4. People Identified

Tuna Acisu

  • Description: Data scientist at Our World in Data
  • Why mentioned: Led the successful public campaign to find a successor to continue a 1,200-year climate dataset after the original researcher's death; covered by The New York Times and The Guardian
  • Quote: "Tuna made one last appeal to our audience on social media...The response was overwhelming, with over a thousand comments and shares from people trying to help."

Professor Yasuyuki Aono

  • Description: Professor at Osaka Metropolitan University; keeper of the Kyoto cherry blossom bloom date record
  • Why mentioned: Spent decades reconstructing a 1,200-year climate proxy dataset from historical diaries and chronicles; his passing created a critical data continuity gap
  • Quote: "For decades, the record was kept by Professor Yasuyuki Aono of Osaka Metropolitan University, who meticulously reconstructed the dates by reading centuries of diaries and chronicles from Kyoto."

Dr. Genki Katata

  • Description: Researcher in Japan
  • Why mentioned: Stepped forward to continue the 1,200-year Kyoto cherry blossom climate dataset after Professor Aono's passing
  • Quote: "Soon after, a successor stepped forward: Dr. Genki Katata, a researcher in Japan, who will carry the dataset forward."

Mike Reid

  • Description: PEPFAR's former chief science officer
  • Why mentioned: Provides authoritative inside view on the lagged and underappreciated consequences of PEPFAR funding cuts
  • Quote: "Reid expects these gaps to widen, since national governments, many burdened by debt, are being asked to take over funding faster than they can manage."

5. Operating Insights

Use Social Media as a High-Leverage Research and Talent Pipeline

When traditional institutional channels failed to find a successor for a critical dataset, a targeted social media appeal generated over 1,000 responses and solved the problem. For operators facing niche talent or knowledge gaps, direct public appeals can outperform conventional recruiting.

"Tuna made one last appeal to our audience on social media...The response was overwhelming, with over a thousand comments and shares from people trying to help. Soon after, a successor stepped forward."
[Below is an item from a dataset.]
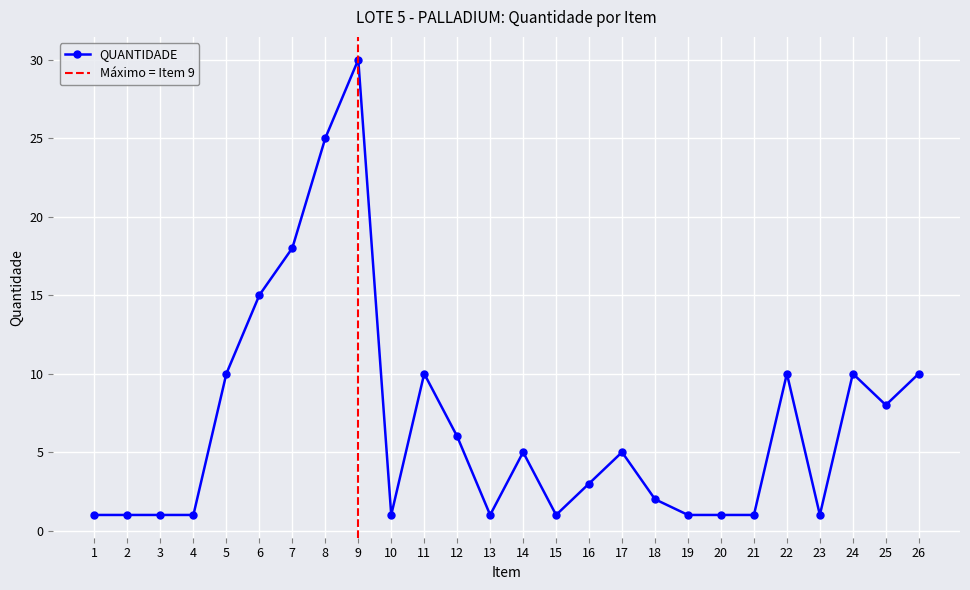

Count the number of data series in this chart.

1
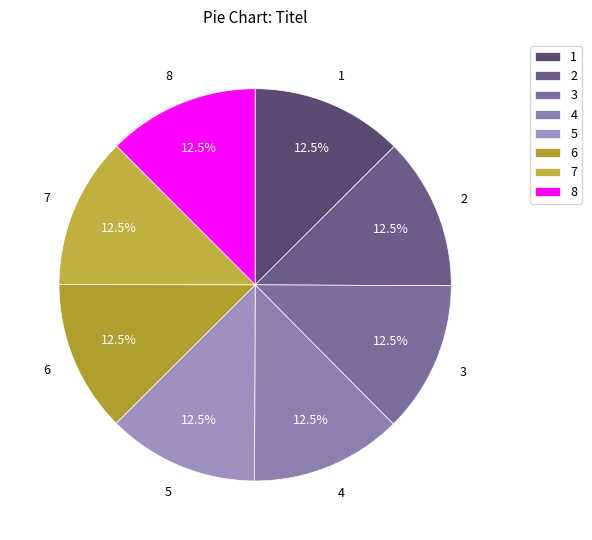

Is there a majority slice in this chart?

No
Track Leading Indicators, Not Just Outcomes, When Assessing Systemic Risk

In the PEPFAR case, treatment numbers (lagging) look stable while testing rates (leading) have already collapsed by 17%. Operators and investors should identify and monitor leading indicators in any system they depend on — the lagging numbers will eventually follow.
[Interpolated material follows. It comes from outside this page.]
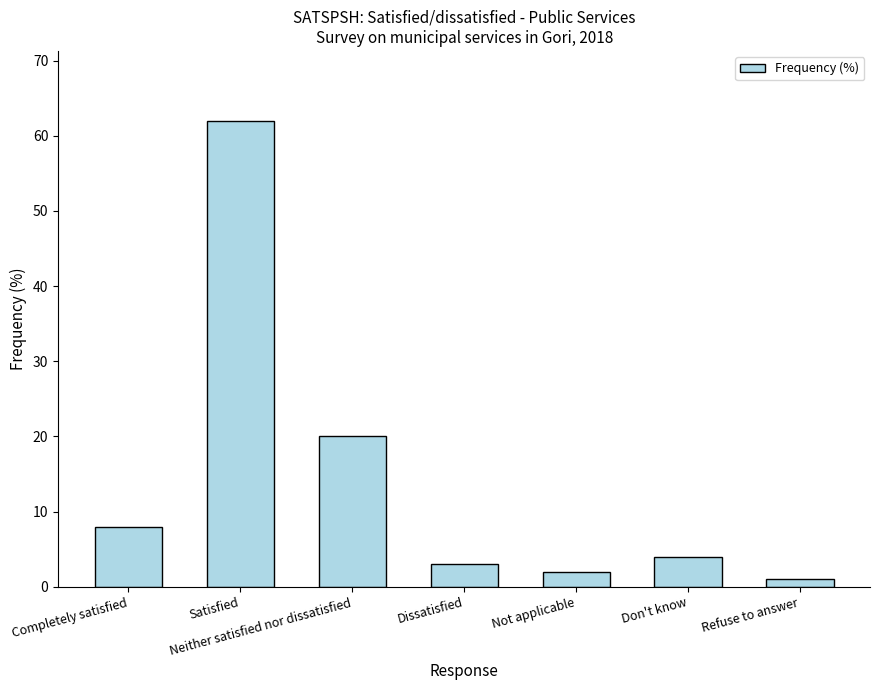

What is the difference between the maximum and second lowest values?

60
"He estimates that the number of people receiving treatment has declined by only about 3% so far, but that testing has dropped by 17%."

Deploy AI Agents on Real-World Tasks to Calibrate Actual Capability

Benchmark scores are misleading. Organizations evaluating AI for operational use should run their own open-ended pilot tasks to get an honest read on reliability and error rates before scaling.
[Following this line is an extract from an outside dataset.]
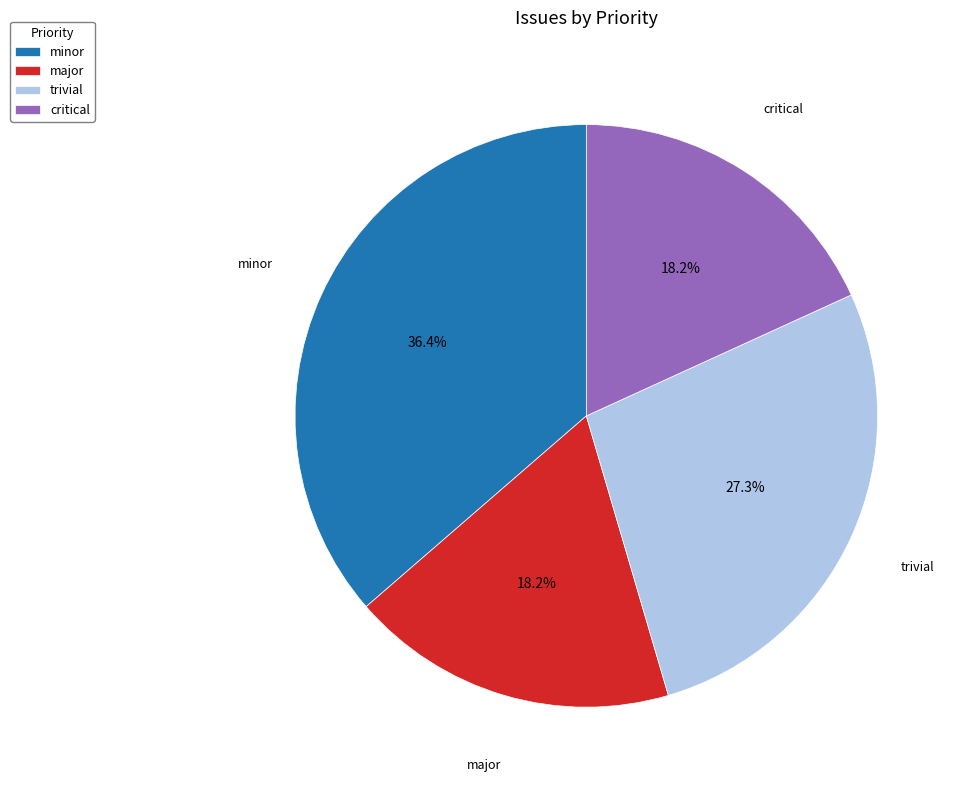

Do trivial and critical together represent more than half of the pie?

No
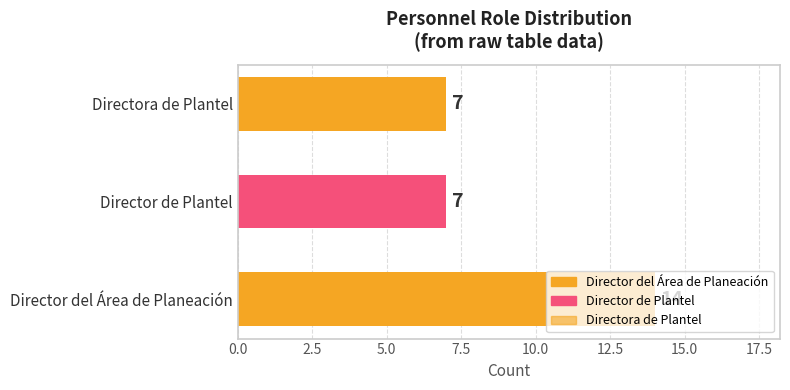

Are the bars horizontal?

Yes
"AI benchmarks often test models on narrow, well-defined tasks. It's hard to tell how these translate to the real world."


6. Overlooked Insights

Fertility Rate Convergence Across Countries Is a Macro Demographic Signal

Briefly mentioned with no elaboration, this convergence — countries that started from very different fertility levels now trending toward similar rates — has profound long-run implications for labor supply, consumer markets, and pension systems globally.

"Fertility rates across many countries have converged, despite starting from very different levels."

AI Agents Successfully Organized a Real-World Human Gathering

Buried in the AI Village summary is a remarkable proof point: AI agents coordinated a 23-person physical event in San Francisco — arguably the first human gathering organized primarily by AI. This capability, if reliable, has significant implications for event logistics, community organizing, and autonomous business operations.

"The agents raised $2,000 for charity and organized a 23-person gathering in a San Francisco park — probably the first ever event organized (mostly) by AI."